Stored data entries:
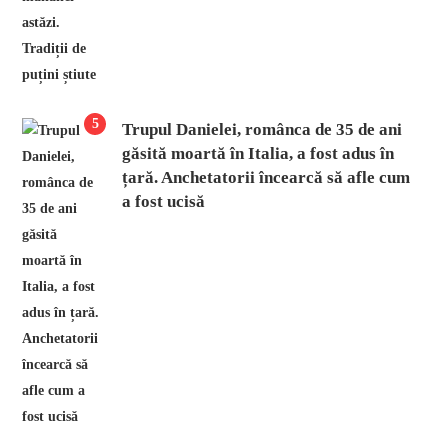
5
Trupul Danielei, românca de 35 de ani
găsită moartă în Italia, a fost adus în
țară. Anchetatorii încearcă să afle cum
a fost ucisă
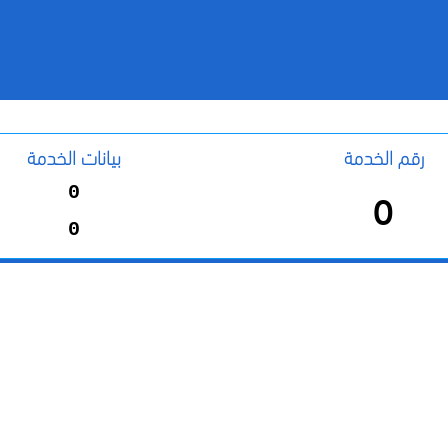
رقم الخدمة
بيانات الخدمة
0
0
0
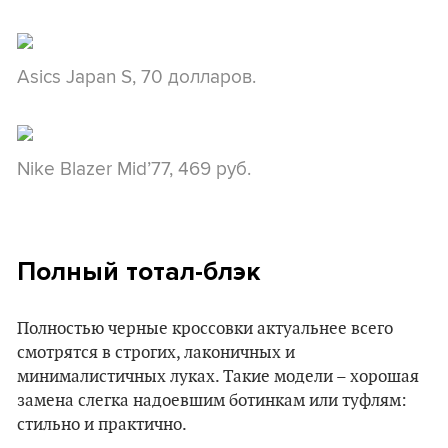
Asics Japan S, 70 долларов.
Nike Blazer Mid’77, 469 руб.
Полный тотал-блэк
Полностью черные кроссовки актуальнее всего
смотрятся в строгих, лаконичных и
минималистичных луках. Такие модели – хорошая
замена слегка надоевшим ботинкам или туфлям:
стильно и практично.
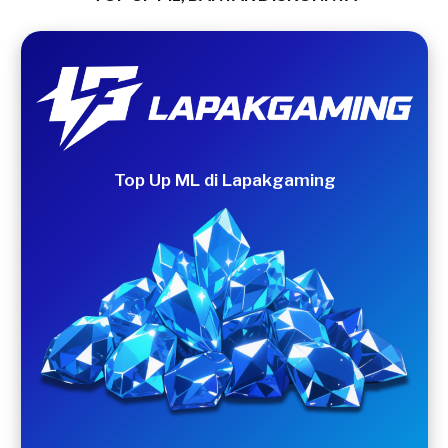
Top Up ML di Lapakgaming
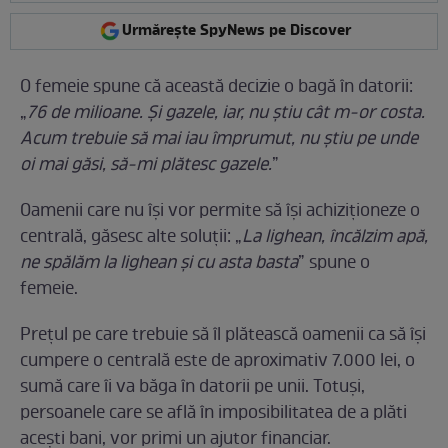
Urmărește SpyNews pe Discover
O femeie spune că această decizie o bagă în datorii:
„
76 de milioane. Și gazele, iar, nu știu cât m-or costa.
Acum trebuie să mai iau împrumut, nu știu pe unde
oi mai găsi, să-mi plătesc gazele.
”
Oamenii care nu își vor permite să își achiziționeze o
centrală, găsesc alte soluții: „
La lighean, încălzim apă,
ne spălăm la lighean și cu asta basta
” spune o
femeie.
Prețul pe care trebuie să îl plătească oamenii ca să își
cumpere o centrală este de aproximativ 7.000 lei, o
sumă care îi va băga în datorii pe unii. Totuși,
persoanele care se află în imposibilitatea de a plăti
acești bani, vor primi un ajutor financiar.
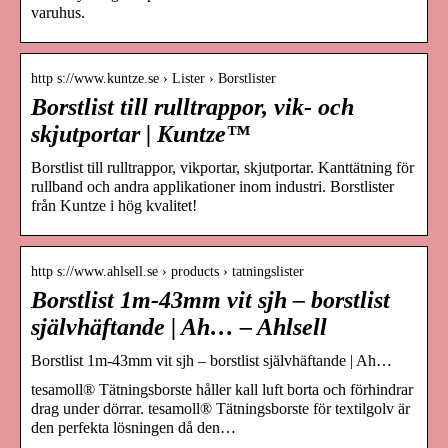
varuhus.
http s://www.kuntze.se › Lister › Borstlister
Borstlist till rulltrappor, vik- och
skjutportar | Kuntze™
Borstlist till rulltrappor, vikportar, skjutportar. Kanttätning för
rullband och andra applikationer inom industri. Borstlister
från Kuntze i hög kvalitet!
http s://www.ahlsell.se › products › tatningslister
Borstlist 1m-43mm vit sjh – borstlist
självhäftande | Ah… – Ahlsell
Borstlist 1m-43mm vit sjh – borstlist självhäftande | Ah…
tesamoll® Tätningsborste håller kall luft borta och förhindrar
drag under dörrar. tesamoll® Tätningsborste för textilgolv är
den perfekta lösningen då den…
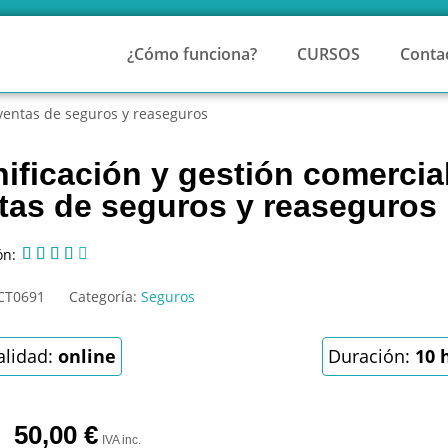
¿Cómo funciona?
CURSOS
Conta
 ventas de seguros y reaseguros
nificación y gestión comercia
tas de seguros y reaseguros
ón:





CT0691
Categoría:
Seguros
lidad:
online
Duración:
10 
50,00
€
IVA inc.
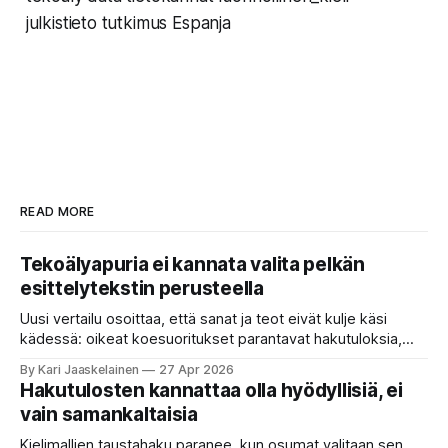
julkistieto tutkimus Espanja
READ MORE
Tekoälyapuria ei kannata valita pelkän
esittelytekstin perusteella
Uusi vertailu osoittaa, että sanat ja teot eivät kulje käsi
kädessä: oikeat koesuoritukset parantavat hakutuloksia,
kun etsitään sopivaa tekoälyapuria tuhansien joukosta. Olet
By Kari Jaaskelainen
27 Apr 2026
etsimässä verkosta apuria, joka hoitaisi puolestasi arjen
Hakutulosten kannattaa olla hyödyllisiä, ei
askareita: täyttäisi lomakkeen, järjestäisi matkasuunnitelman
vain samankaltaisia
tai seulisi pitkän asiakirjakasan ydinkohdat. Vastassa on
valikoima, joka muistuttaa sovelluskauppaa steroideilla.
Kielimallien taustahaku paranee, kun osumat valitaan sen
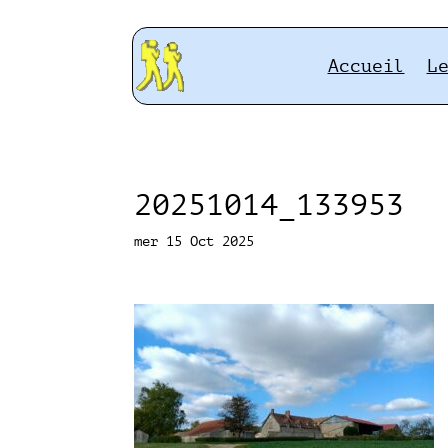
Accueil
L
20251014_133953
mer 15 Oct 2025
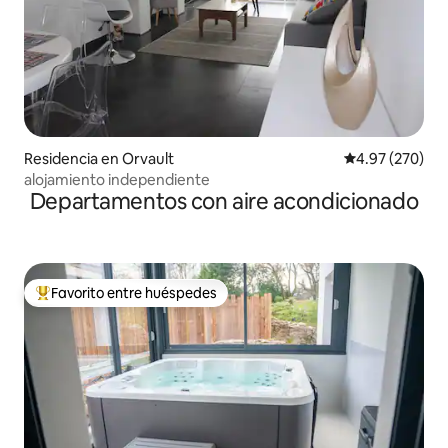
Residencia en Orvault
Calificación pr
4.97 (270)
alojamiento independiente
Departamentos con aire acondicionado
Favorito entre huéspedes
De los mejores en Favorito entre huéspedes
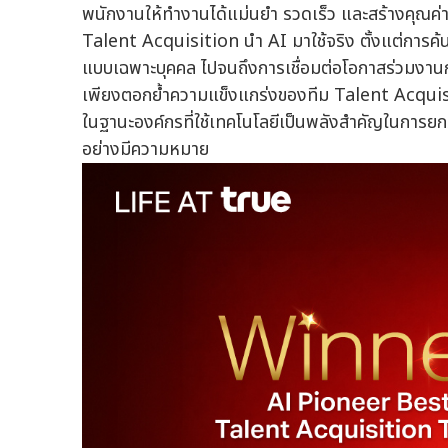
พนักงานให้ทำงานได้แม่นยำ รวดเร็ว และสร้างคุณค่
Talent Acquisition นำ AI มาใช้จริง ตั้งแต่การค้
แบบเฉพาะบุคคล ไปจนถึงการเชื่อมต่อโอกาสร่วมงานกั
เพียงตอกย้ำความแข็งแกร่งของทีม Talent Acqui
ในฐานะองค์กรที่ใช้เทคโนโลยีเป็นพลังสำคัญในการ
อย่างมีความหมาย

JOB:
Format the listing from its start up to and including the line containing "Top Up ML di Lapakgaming" as a JSON list of strings, one string per line, omitting blank lines and leaving out the pictures.

ANSWER TO THIS TASK:
[
  "5",
  "Trupul Danielei, românca de 35 de ani",
  "găsită moartă în Italia, a fost adus în",
  "țară. Anchetatorii încearcă să afle cum",
  "a fost ucisă",
  "رقم الخدمة",
  "بيانات الخدمة",
  "0",
  "0",
  "0",
  "Asics Japan S, 70 долларов.",
  "Nike Blazer Mid’77, 469 руб.",
  "Полный тотал-блэк",
  "Полностью черные кроссовки актуальнее всего",
  "смотрятся в строгих, лаконичных и",
  "минималистичных луках. Такие модели – хорошая",
  "замена слегка надоевшим ботинкам или туфлям:",
  "стильно и практично.",
  "Top Up ML di Lapakgaming"
]